Let’s get the conversation going on the back-end and then unleash the multiple designers within this part, not just the huge community of IT related architects already out there working on many of these internal problems. We need creative design, ingenuity and understanding, all combining in new ways.
We need to step up one big huge level within conversations around Business Model design in existing organisations. We need to seek creative, visually stimulating solutions to the complexity that lies within the four walls of organisations. Let’s address the internal complexity and all learn by openly exploring this. We need to get the toolsmiths working on forging the internal BMC foundry, block by block.
To play back to the team designing and orchestrating the BMC, we do need to create better conversation at the back-end of the BMC. We need a new depth in the visual tools needed to capture this side of the canvas.
Otherwise, we don’t stay at beginners level Alex, we stay locked into start-ups and entrepreneurial check lists as the use for the business model canvas and that would be such a pity. Addressing the architecture of the back-end is essential.

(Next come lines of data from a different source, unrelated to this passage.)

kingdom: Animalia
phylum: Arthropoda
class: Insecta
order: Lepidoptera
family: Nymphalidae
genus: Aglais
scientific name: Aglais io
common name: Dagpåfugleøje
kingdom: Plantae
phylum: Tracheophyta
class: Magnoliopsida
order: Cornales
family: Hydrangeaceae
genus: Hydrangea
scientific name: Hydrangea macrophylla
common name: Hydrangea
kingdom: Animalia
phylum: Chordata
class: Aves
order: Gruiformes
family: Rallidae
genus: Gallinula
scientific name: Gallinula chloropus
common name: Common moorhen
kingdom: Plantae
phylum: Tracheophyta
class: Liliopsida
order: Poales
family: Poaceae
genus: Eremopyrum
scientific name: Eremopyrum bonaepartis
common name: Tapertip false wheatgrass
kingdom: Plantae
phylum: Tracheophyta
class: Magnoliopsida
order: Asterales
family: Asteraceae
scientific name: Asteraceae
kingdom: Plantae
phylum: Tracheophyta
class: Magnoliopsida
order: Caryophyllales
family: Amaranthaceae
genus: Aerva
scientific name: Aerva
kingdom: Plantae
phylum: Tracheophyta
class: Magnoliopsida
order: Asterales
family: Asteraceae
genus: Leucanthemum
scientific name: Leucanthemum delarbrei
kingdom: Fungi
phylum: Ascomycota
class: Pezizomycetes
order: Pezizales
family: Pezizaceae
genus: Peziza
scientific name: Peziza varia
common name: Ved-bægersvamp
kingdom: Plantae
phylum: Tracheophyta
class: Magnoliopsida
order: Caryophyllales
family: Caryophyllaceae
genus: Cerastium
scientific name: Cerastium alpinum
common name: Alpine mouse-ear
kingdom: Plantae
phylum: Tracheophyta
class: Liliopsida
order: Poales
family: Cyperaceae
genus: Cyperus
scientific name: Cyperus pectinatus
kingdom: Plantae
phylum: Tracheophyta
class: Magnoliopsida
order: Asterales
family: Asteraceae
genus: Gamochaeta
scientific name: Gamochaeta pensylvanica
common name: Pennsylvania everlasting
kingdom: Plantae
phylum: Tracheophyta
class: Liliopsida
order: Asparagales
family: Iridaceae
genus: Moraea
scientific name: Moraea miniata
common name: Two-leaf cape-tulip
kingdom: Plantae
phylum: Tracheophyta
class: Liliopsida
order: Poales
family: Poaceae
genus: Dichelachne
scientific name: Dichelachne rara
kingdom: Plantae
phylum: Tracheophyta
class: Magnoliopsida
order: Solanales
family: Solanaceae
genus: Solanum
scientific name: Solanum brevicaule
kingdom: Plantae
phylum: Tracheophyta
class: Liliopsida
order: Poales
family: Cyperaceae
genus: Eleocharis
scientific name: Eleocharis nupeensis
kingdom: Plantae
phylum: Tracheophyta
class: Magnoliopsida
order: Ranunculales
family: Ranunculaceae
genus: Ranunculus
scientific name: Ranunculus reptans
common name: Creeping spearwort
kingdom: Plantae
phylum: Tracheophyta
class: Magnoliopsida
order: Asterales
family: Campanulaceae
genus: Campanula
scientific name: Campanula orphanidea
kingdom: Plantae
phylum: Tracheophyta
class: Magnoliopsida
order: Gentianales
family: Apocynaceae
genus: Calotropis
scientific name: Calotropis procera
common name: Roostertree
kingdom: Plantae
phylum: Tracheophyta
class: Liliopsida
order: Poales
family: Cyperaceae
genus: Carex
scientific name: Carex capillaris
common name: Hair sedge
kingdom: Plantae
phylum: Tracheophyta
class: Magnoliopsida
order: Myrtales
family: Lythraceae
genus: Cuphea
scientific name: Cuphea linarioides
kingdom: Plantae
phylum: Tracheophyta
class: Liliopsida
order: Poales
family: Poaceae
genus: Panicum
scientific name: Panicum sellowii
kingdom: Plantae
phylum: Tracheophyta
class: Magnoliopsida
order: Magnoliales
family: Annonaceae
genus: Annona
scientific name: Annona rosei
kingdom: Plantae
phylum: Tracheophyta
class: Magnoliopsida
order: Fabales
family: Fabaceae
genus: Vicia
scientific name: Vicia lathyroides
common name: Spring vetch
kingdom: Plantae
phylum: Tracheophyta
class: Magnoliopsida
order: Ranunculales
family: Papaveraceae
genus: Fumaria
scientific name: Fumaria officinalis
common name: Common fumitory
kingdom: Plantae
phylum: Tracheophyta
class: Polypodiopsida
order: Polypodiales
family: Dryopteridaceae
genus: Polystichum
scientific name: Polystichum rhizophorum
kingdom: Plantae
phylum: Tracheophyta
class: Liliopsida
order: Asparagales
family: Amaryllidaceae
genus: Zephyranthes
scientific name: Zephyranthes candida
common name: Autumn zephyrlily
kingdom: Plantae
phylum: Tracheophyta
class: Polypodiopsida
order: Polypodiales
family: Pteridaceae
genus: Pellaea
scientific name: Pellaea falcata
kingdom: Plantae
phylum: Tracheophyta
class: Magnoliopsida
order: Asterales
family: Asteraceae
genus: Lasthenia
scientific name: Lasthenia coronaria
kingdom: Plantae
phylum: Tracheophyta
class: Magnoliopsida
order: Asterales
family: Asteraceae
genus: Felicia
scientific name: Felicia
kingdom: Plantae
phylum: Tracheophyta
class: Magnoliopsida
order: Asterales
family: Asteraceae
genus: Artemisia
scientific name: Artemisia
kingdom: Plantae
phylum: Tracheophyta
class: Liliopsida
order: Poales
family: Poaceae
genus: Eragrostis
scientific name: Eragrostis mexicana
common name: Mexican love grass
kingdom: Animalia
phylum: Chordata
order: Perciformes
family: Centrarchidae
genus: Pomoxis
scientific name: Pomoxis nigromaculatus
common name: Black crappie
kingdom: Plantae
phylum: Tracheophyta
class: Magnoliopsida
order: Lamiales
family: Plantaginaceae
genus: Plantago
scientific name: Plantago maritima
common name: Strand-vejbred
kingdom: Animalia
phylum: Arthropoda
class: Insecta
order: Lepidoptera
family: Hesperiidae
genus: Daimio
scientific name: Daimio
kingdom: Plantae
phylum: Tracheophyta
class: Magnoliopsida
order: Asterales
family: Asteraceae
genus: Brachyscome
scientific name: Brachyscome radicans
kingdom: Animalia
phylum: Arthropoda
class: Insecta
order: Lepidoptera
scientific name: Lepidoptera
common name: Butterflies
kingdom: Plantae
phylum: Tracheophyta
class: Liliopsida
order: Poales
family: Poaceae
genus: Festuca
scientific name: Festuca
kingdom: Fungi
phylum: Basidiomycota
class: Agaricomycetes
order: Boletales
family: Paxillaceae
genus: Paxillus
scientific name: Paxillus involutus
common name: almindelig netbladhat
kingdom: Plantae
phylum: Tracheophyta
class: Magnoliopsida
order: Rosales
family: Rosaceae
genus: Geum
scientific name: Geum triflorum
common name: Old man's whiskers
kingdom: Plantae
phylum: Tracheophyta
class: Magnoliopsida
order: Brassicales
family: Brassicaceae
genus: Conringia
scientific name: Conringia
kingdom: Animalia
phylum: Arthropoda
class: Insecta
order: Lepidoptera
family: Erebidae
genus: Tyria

We need to address the existing organisation far, far better in the back-end
Until we address this back-end far more, then I think the BMC will stay considerably constrained, especially for established organisations. It might simply remain a check list, or as Steve Blank chose to depict it as the Business Model dashboard, or it is only a starting block A4 white board to begin to explore new ideas for start-ups and entrepreneurs.
It might not become the real ‘catalyst’ for exploring new business models as I believe it can be in established organizations. That would be a real shame, if the back-end stays a clear liability on the business model balance sheet. The back-end is hugely different within the established organization and the business model canvas needs to tackle this urgently, in a host of highly creative ways that we have seen extensively applied to other parts of the BMC. Lets get a better balance in our thinking.